Adding example inputs and expected outputs
danieldeutsch opened this issue · 7 comments
Hi Ratish,
Sebastian Gehrmann mentioned supporting your dataset-specific evaluation the GEM metrics library. To do that, I will convert this codebase to a Docker container, add it to my Repro library, and then add it to the GEM library.
Could you provide some example inputs and expected outputs for this code? It will make it much easier for me to make sure that I've faithfully Dockerized your code.
Thanks!
I also don't know much about Lua, so any other specific information about the runtime will be very helpful (i.e., what versions of Lua, Python, specific python libraries, etc.).
Hi Daniel, thanks for helping!
The Torch version is 7. I had followed the steps in http://torch.ch/docs/getting-started.html to install lua torch http://torch.ch/docs/getting-started.html.

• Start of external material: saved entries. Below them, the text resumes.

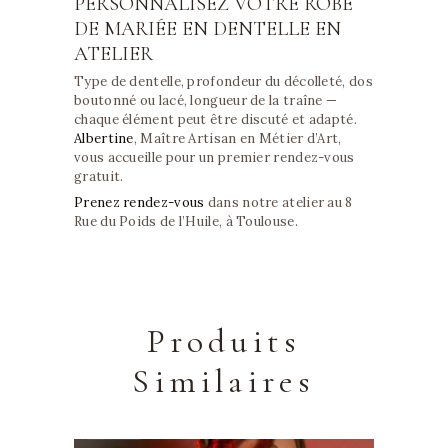
PERSONNALISEZ VOTRE ROBE
DE MARIÉE EN DENTELLE EN
ATELIER
Type de dentelle, profondeur du décolleté, dos
boutonné ou lacé, longueur de la traîne —
chaque élément peut être discuté et adapté.
Albertine
, Maître Artisan en Métier d’Art,
vous accueille pour un premier rendez-vous
gratuit.
Prenez rendez-vous
dans notre atelier au 8
Rue du Poids de l’Huile, à Toulouse.
Produits
Similaires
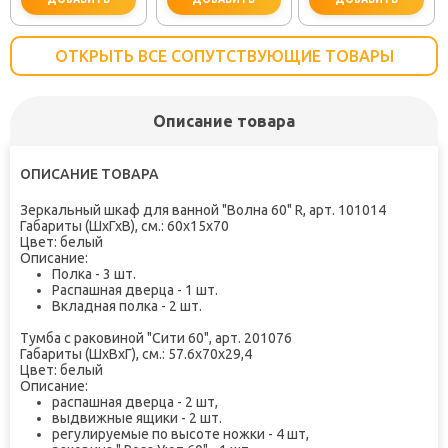
ОТКРЫТЬ ВСЕ СОПУТСТВУЮЩИЕ ТОВАРЫ
Описание товара
важно для установки
не заб
ОПИСАНИЕ ТОВАРА
Зеркальный шкаф для ванной "Волна 60" R, арт. 101014
Габариты (ШхГхВ), см.:
60x15x70
Цвет:
белый
Описание:
Полка - 3 шт.
Распашная дверца - 1 шт.
Вкладная полка - 2 шт.
Тумба с раковиной "Сити 60", арт. 201076
Габариты (ШхВхГ), см.:
57.6x70x29,4
Цвет:
белый
Описание:
распашная дверца - 2 шт,
выдвижные ящики - 2 шт.
регулируемые по высоте ножки - 4 шт,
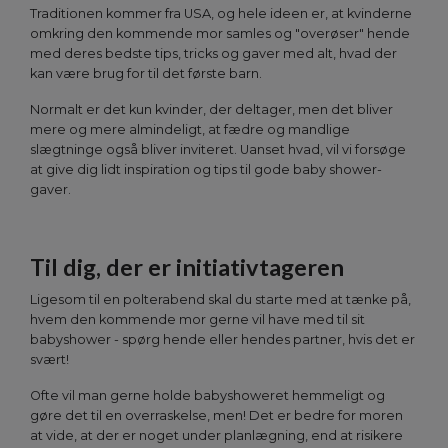
Traditionen kommer fra USA, og hele ideen er, at kvinderne
omkring den kommende mor samles og "overøser" hende
med deres bedste tips, tricks og gaver med alt, hvad der
kan være brug for til det første barn.
Normalt er det kun kvinder, der deltager, men det bliver
mere og mere almindeligt, at fædre og mandlige
slægtninge også bliver inviteret. Uanset hvad, vil vi forsøge
at give dig lidt inspiration og tips til gode baby shower-
gaver.
Til dig, der er initiativtageren
Ligesom til en polterabend skal du starte med at tænke på,
hvem den kommende mor gerne vil have med til sit
babyshower - spørg hende eller hendes partner, hvis det er
svært!
Ofte vil man gerne holde babyshoweret hemmeligt og
gøre det til en overraskelse, men! Det er bedre for moren
at vide, at der er noget under planlægning, end at risikere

The list of instructions for evaluation is at https://github.com/ratishsp/data2text-macro-plan-py/blob/main/README_MLB.md#evaluation
The input to Step 2 python add_segment_marker.py -input_file $GEN/$IDENTIFIER-beam5_gens.txt -output_file \ $GEN/$IDENTIFIER-segment-beam5_gens.txt
is
test_gold.txt
For the command
python mlb_data_utils.py -mode prep_gen_data -gen_fi $GEN/$IDENTIFIER-segment-beam5_gens.txt \ -dict_pfx "$IE_ROOT/data/mlb-ie" -output_fi $DOC_GEN/transform_gen/$IDENTIFIER-beam5_gens.h5 \ -input_path "$IE_ROOT/json" \ -ordinal_inning_map_file $GEN/$IDENTIFIER-inning-map-beam5_gens.txt \ -test
The dict_pfx
files and input_path json are at https://drive.google.com/drive/folders/1q9xpjIBkF7YOerXE6eSiSDq158kjw8Nn
Note this python command requires Python 2.7
The output of the command th extractor.lua -gpuid 0 -datafile $IE_ROOT/data/mlb-ie.h5 \ -preddata $DOC_GEN/transform_gen/$IDENTIFIER-beam5_gens.h5 -dict_pfx \ "$IE_ROOT/data/mlb-ie" -just_eval -ignore_idx 14 -test
is https://github.com/ratishsp/mlb-ie/blob/master/test_mlb-beam5_gens.h5-tuples.txt
Hope it helps!